Basically that is the type of marriage I am in. My wife and I have sex once a month, maybe twice. We do the same thing nearly every time. Suggestions otherwise by me are met with either complete refusal, revulsion, or are ignored. I am a caring, gentle, and patient guy, but this sucks, and I'm done with it. I feel sorry for my wife. She is attractive, fit, and could enjoy a much more varied and rewarding sex life, and I hope she does, but I'm not waiting around any longer.

Our marriage is ending, for several reasons, and this is one of them.

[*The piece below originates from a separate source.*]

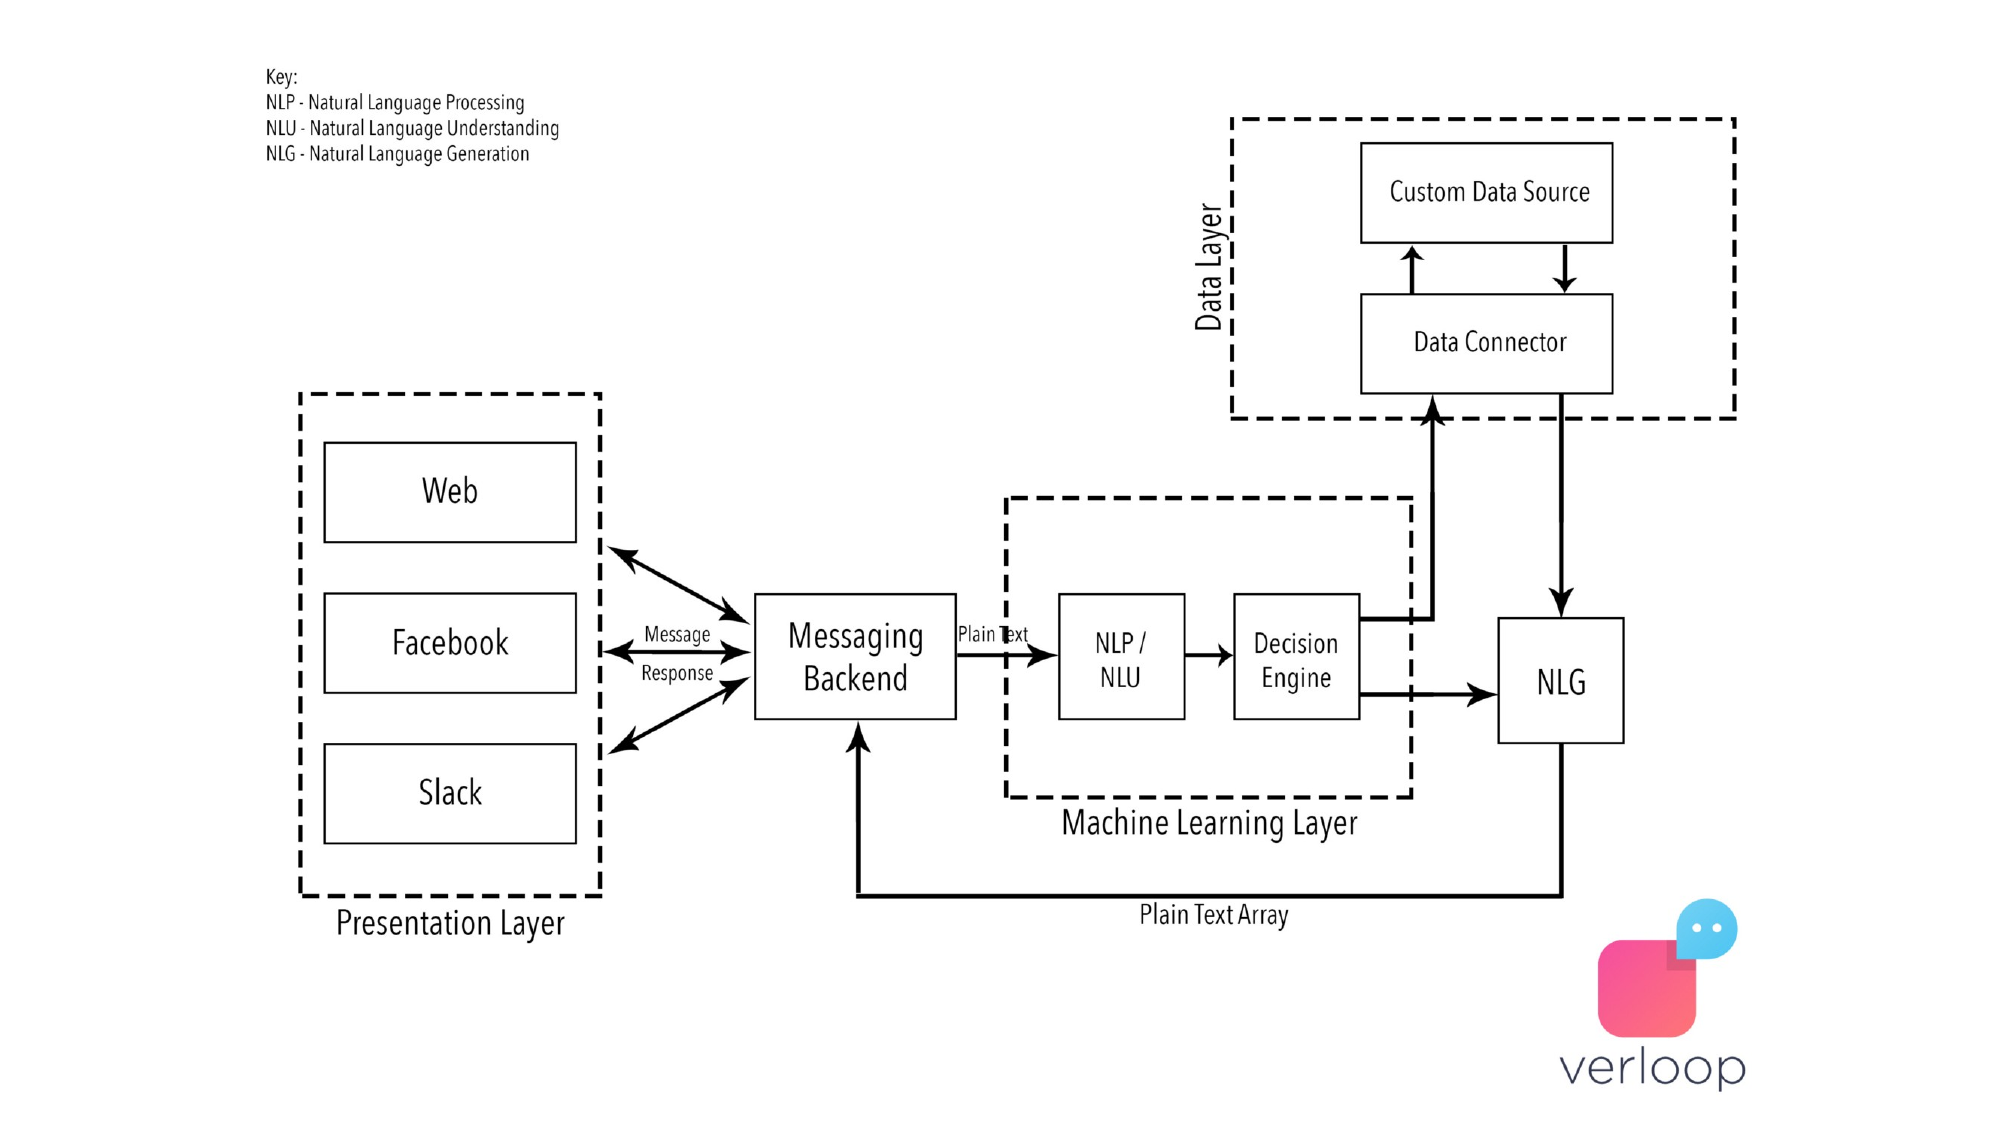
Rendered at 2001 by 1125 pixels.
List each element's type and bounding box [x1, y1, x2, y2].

picture [248, 42, 1752, 1104]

There is more on this at my blog http://clearslate2007.blogspot.com/

October 5, 2011 | Unregistered CommenterAlex

In terms of quality, research suggests that married people tend to have greater sexual satisfaction than singles (Laumann et al., 1994). This is especially true for women, who are much more likely to experience orgasm during marital sex than they are during a casual encounter. However, there is some research to suggest that the quality of sex within marriage may decrease the longer the relationship goes on (Liu, 2003). Thus, overall, both the quantity and quality of sex tend to be greater during marriage, but if you focus only on marriages that have lasted for a really long time, the picture may be a little different.

Also, I should clarify that in this article, I was focusing only on general trends. So, in general, married people have more sex than single people. However, there is certainly individual variability, meaning that there are indeed some married people who are trapped in "sexless marriages" and some single people who seem to get it on all of the time.